The key point here is that the question “is this ruling correct?” both does and doesn’t have an answer. An Appeal Court ruling gives a definitive statement of how the law should be interpreted, together with supporting arguments; the Appeal Court ruling is the law (unless it’s reversed by the Supreme Court), and the answer to the question of whether it’s correct has to be Yes (unless the AC has really screwed up). At the same time, the arguments supporting the AC’s judgment give one particular reading of the body of materials which the court had to work with, together with reasons for adopting that reading. It’s possible for a reasonable person to hold that, although the AC has ruled that reading A applies and consequently the law is X, it would have been preferable for the AC to choose reading B, in which case the law would now have been Y. And, as I’ve noted, it’s even possible for the law-making power of that particular ruling to be, in effect, eroded over time, if the judgments of future Appeal Court hearings concur in preferring reading B and law Y.
All this is by way of saying that the Appeal Court judgment in the Labour Party case (Evangelou v McNicol) doesn’t (in my view) correct anything unproblematically identifiable as an error in the original ruling; what it does is propose a different reading of Labour Party rules and – more importantly – a different way of reading the rules. The key passages are in clause 4.II of the rules, headed Procedural rules for elections for national officers of the Party, and specifically sub-clauses 4.II.1.A and 4.II.2.C.vii (!), which respectively read as follows:
The following procedures provide a rules framework which, unless varied by the consent of the NEC, shall be followed when conducting elections for Party officers. The NEC will also issue procedural guidelines on nominations, timetable, codes of conduct for candidates and other matters relating to the conduct of these elections.
and
The precise eligibility criteria shall be defined by the National Executive Committee and set out in procedural guidelines and in each annual report to conference.
A submission from the NEC to the appeal drew attention to 4.II.1.A and the NEC’s power to ‘vary’ whatever is written down in the rules. The claimants objected on the grounds, roughly speaking, that this had not been brought forward before, and their case might have been different if it had. The AC agreed, but with one significant qualification:
In our view, the only relevance of Chapter 4, clause II(1) is an aid to the construction of other powers and requirements in the Rule Book, which has to be construed as a whole.

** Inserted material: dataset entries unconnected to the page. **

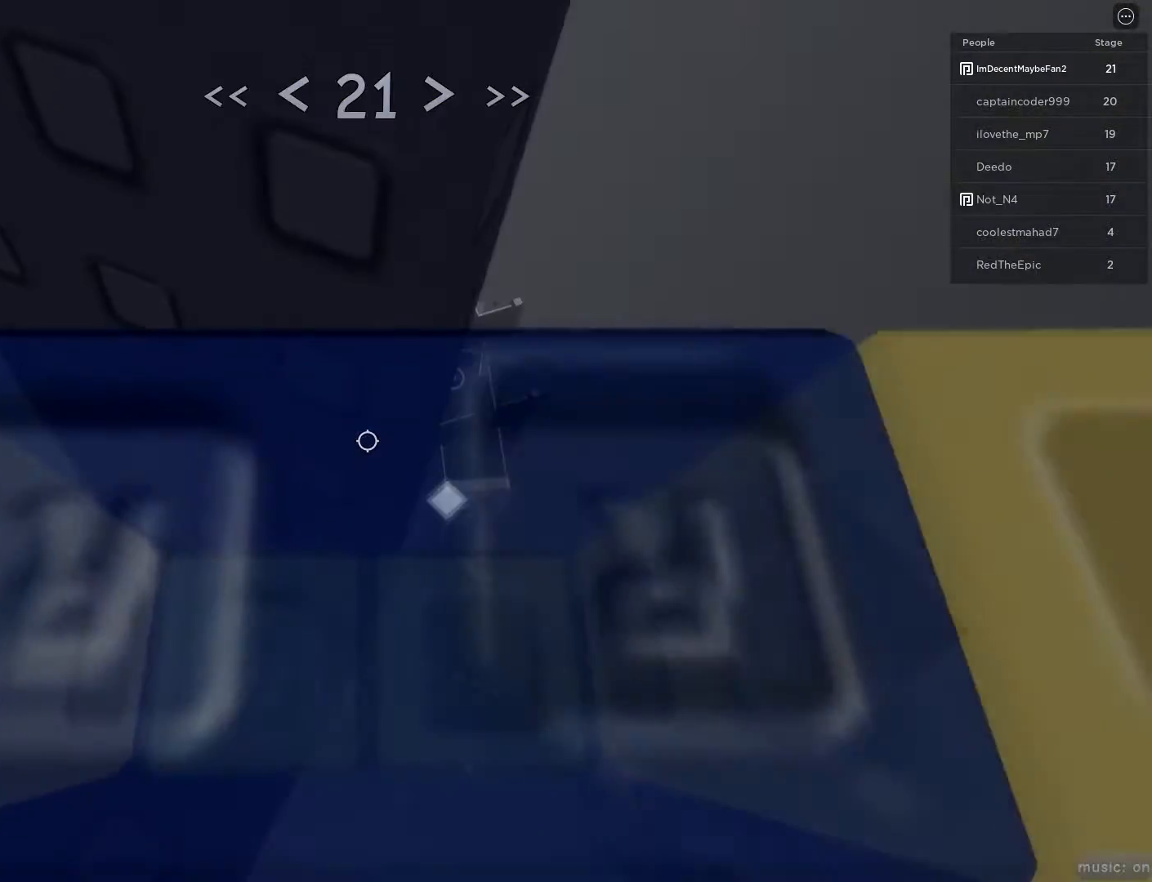
{"keys": [], "mouse": [], "events": []}
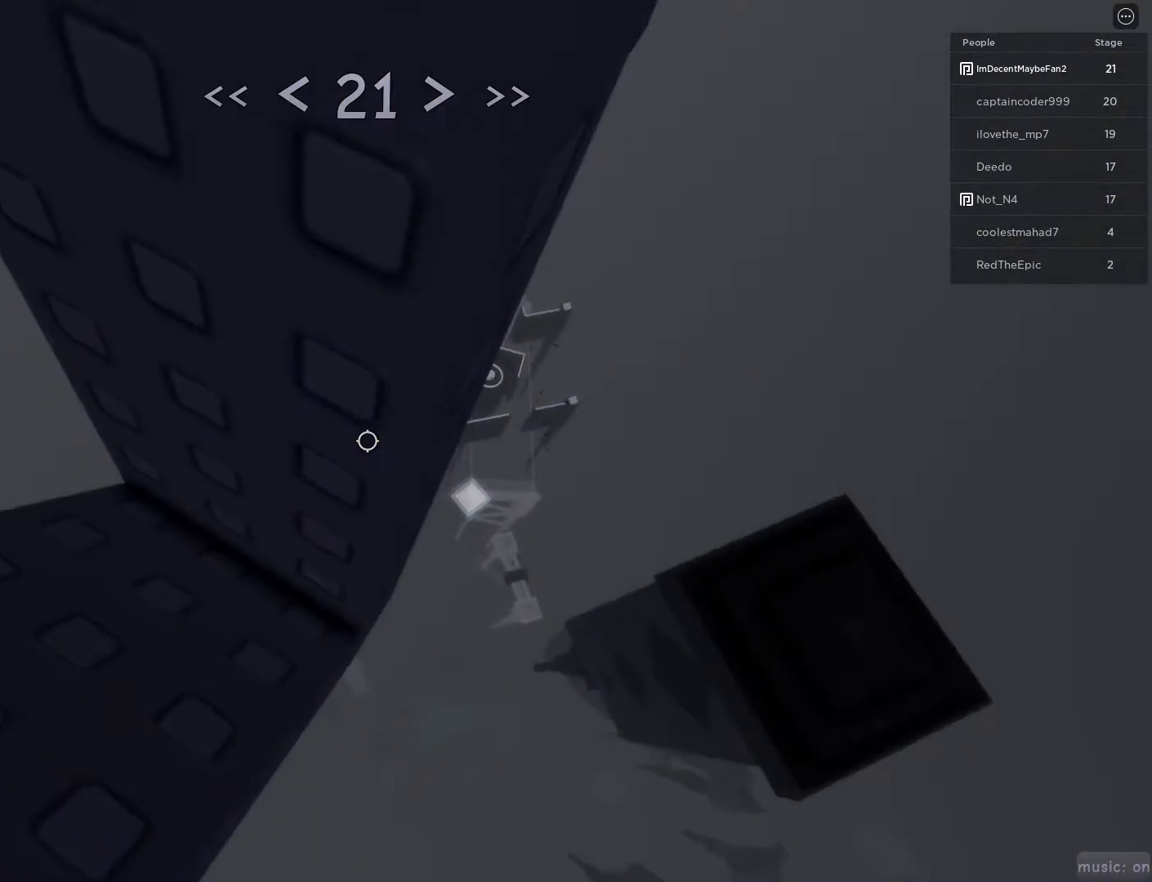
{"keys": ["s"], "mouse": [], "events": [[500, "s", "down"]]}
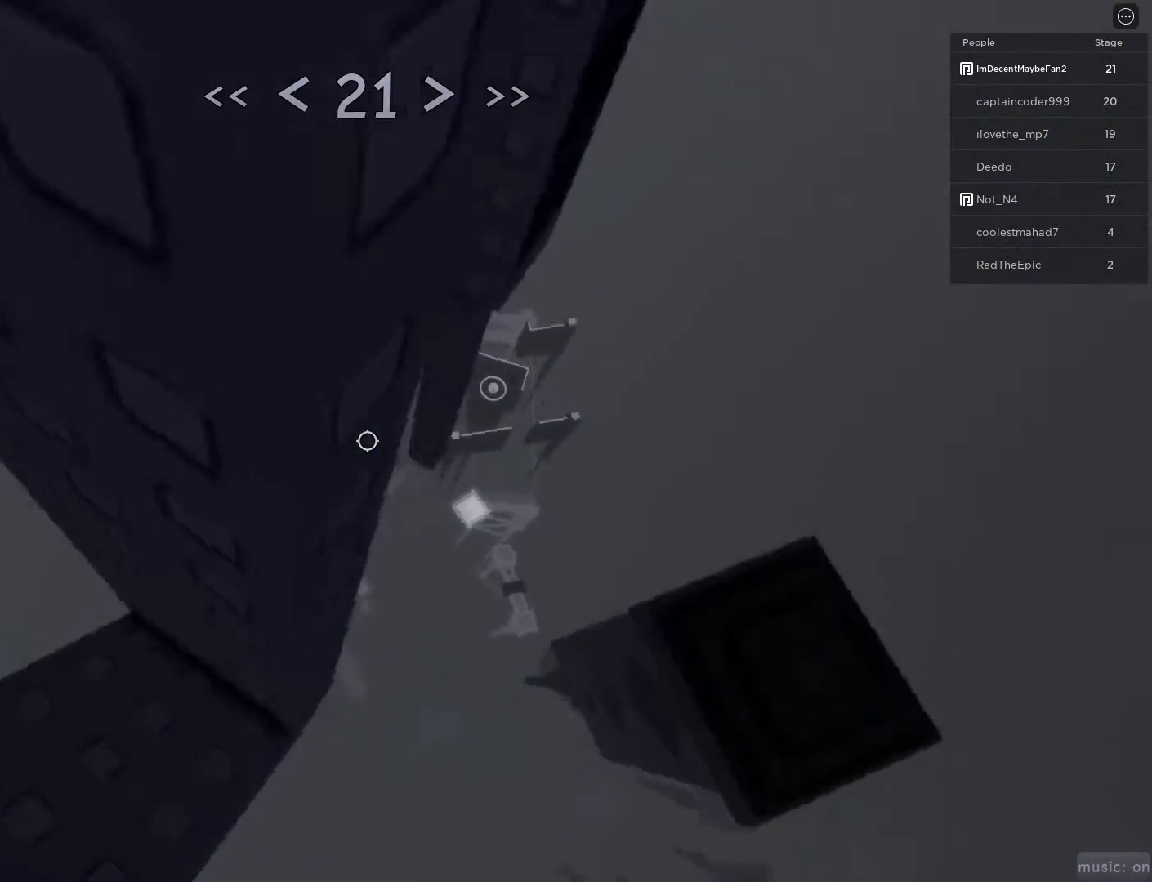
{"keys": ["a"], "mouse": [], "events": [[50, "a", "down"], [50, "s", "up"]]}
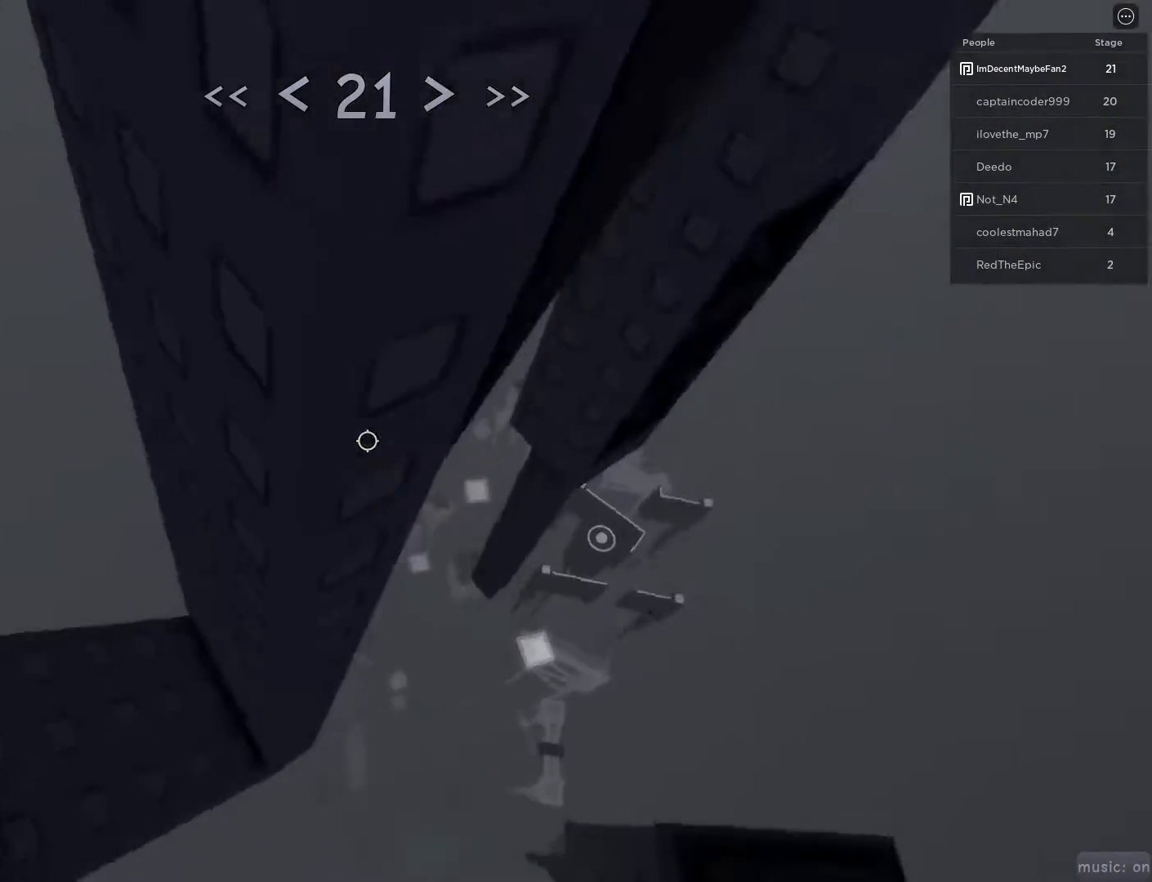
{"keys": ["a"], "mouse": [], "events": []}
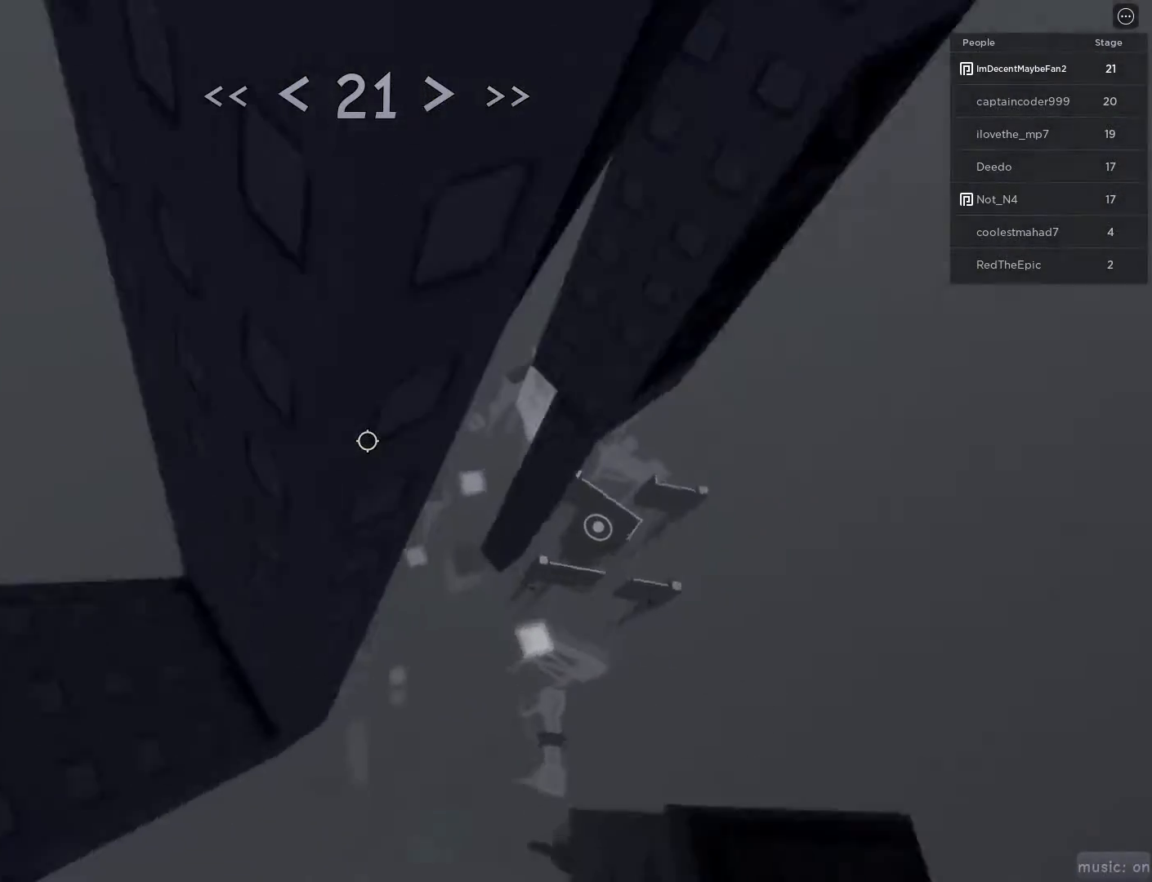
{"keys": [], "mouse": [], "events": [[33, "w", "down"], [367, "a", "up"], [367, "w", "up"]]}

This brings us to the two different ways of reading the rules which were put forward in the earlier ruling and the AC ruling. The difference hinges on how much importance is given to what’s not in the text – shared assumptions, common knowledge, established practice and so on. One approach – what you might call a purposive approach – would start from common knowledge about what the rules are for and what kind of association the Labour Party is, and skate generously over lacunae in the text. So, we know that the party is a democratic organisation which elects its leaders, and we know that the party’s stated policy is to engage all members in activity and participation in the party’s structures; does it matter that the rules don’t explicitly say that all members get a vote in leadership elections? Similarly, we know that there needs to be a date beyond which new members can’t join the party and expect to get a vote – even if you give a vote to members who join on the day of the election, you need to specify that – and we know that it’s highly unusual, based on past practice, to set a ‘freeze date’ as much as six months in the past: does it matter that the rules don’t explicitly say that freeze dates shouldn’t be set six months in the past?
A purposive approach would say ‘no’ to both of these questions; interpreting the rules, on this approach, is partly a matter of filling in the blanks by referring to the purposes of the rules, the purpose of the organisation and the way things generally work in practice. This is, broadly speaking, the line taken by the original court ruling. It’s worth saying, incidentally, that although a purposive approach in this case favoured the claimants (and by extension Corbyn), there’s nothing inherently radical about taking an approach like this; it could equally well be argued that the purpose of marriage is to support procreation, or that the purpose of trade unions is to promote industrial harmony, leading potentially to highly conservative readings of the relevant laws.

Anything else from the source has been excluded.